Finite-sample and asymptotic analysis of generalization ability with an application to penalized regression
This work addresses the theoretical underpinnings of model generalization for statisticians and machine learning practitioners, offering incremental improvements in error analysis and hyperparameter selection.
The paper tackles the problem of understanding generalization ability in extremum estimators, deriving finite-sample and asymptotic error bounds for penalized regression and showing how these bounds can guide hyperparameter tuning and explain differences between penalized and unpenalized estimates, with proven L2-consistency across both n ≥ p and n < p cases.

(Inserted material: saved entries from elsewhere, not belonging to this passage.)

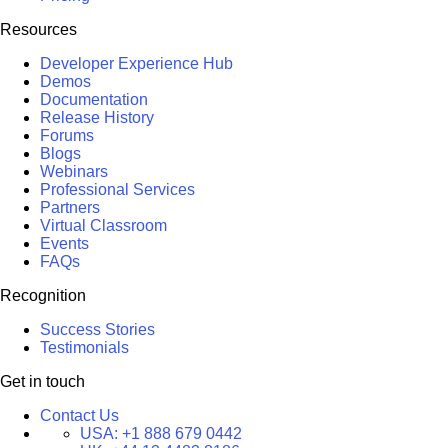
Resources
Developer Experience Hub
Demos
Documentation
Release History
Forums
Blogs
Webinars
Professional Services
Partners
Virtual Classroom
Events
FAQs
Recognition
Success Stories
Testimonials
Get in touch
Contact Us
USA:
+1 888 679 0442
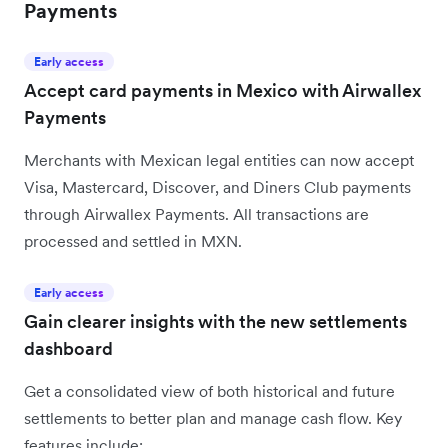
Payments
Early access
Accept card payments in Mexico with Airwallex
Payments
Merchants with Mexican legal entities can now accept
Visa, Mastercard, Discover, and Diners Club payments
through Airwallex Payments. All transactions are
processed and settled in MXN.
Early access
Gain clearer insights with the new settlements
dashboard
Get a consolidated view of both historical and future
settlements to better plan and manage cash flow. Key
features include:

In this paper, we study the performance of extremum estimators from the perspective of generalization ability (GA): the ability of a model to predict outcomes in new samples from the same population. By adapting the classical concentration inequalities, we derive upper bounds on the empirical out-of-sample prediction errors as a function of the in-sample errors, in-sample data size, heaviness in the tails of the error distribution, and model complexity. We show that the error bounds may be used for tuning key estimation hyper-parameters, such as the number of folds $K$ in cross-validation. We also show how $K$ affects the bias-variance trade-off for cross-validation. We demonstrate that the $\mathcal{L}_2$-norm difference between penalized and the corresponding un-penalized regression estimates is directly explained by the GA of the estimates and the GA of empirical moment conditions. Lastly, we prove that all penalized regression estimates are $L_2$-consistent for both the $n \geqslant p$ and the $n < p$ cases. Simulations are used to demonstrate key results. Keywords: generalization ability, upper bound of generalization error, penalized regression, cross-validation, bias-variance trade-off, $\mathcal{L}_2$ difference between penalized and unpenalized regression, lasso, high-dimensional data.